SOURCE EXTRACT ▸
Polyroll Will Scratch Your Sonic Itch

Take a dive into Polyroll is our latest preview of the game.


Published: December 29, 2019 12:00 PM /

Previewed By:


Polyroll world 1 screenshot

If you like 2D Sonic the Hedgehog games but wouldn’t mind the super speed being toned down in favor of more platforming, Polyroll will offer you an engaging time.

It’s a sidescrolling platformer with the heart of Sonic the Hedgehog but a substantial Mario structure. It is challenging but never too difficult and is built of varied platforming designs from different series. As a whole, it is its own unique and highly enjoyable experience.

Your character, a roly-poly or pill bug, jumps, spins, and dashes just like Sonic. There are also speed boosts and ramps that send you flying upwards through the air, long falls, high jumps, and spikes.

This isn’t a fully-fledged Sonic experience, though. You do not constantly run and, thus far, I haven’t encountered standard Sonic elements like loops. Polyroll is more contained than that. You spend most of your time carefully jumping between platforms while dodging obstacles. Think Sonic, but blunted.

Polyroll - Marble Palace
Polyroll is essentially Sonic but there are several layers of Mario platforming.

STORED DATA ▸
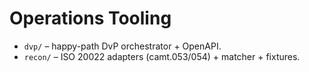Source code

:# Operations Tooling
- `dvp/` – happy-path DvP orchestrator + OpenAPI.
- `recon/` – ISO 20022 adapters (camt.053/054) + matcher + fixtures.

PROBLEMS TO WORK ON ▸
1. Write out the Polyroll preview word for word, starting at "If you like" and ending at "an engaging time.".
2. According to the Polyroll preview, what kind of creature is the player's character?
The material has no connection to the Polyroll preview.

OUTPUTS FOR THE TASKS ▸
1.
If you like 2D Sonic the Hedgehog games but wouldn’t mind the super speed being toned down in favor of more platforming, Polyroll will offer you an engaging time.

2. A roly-poly, or pill bug.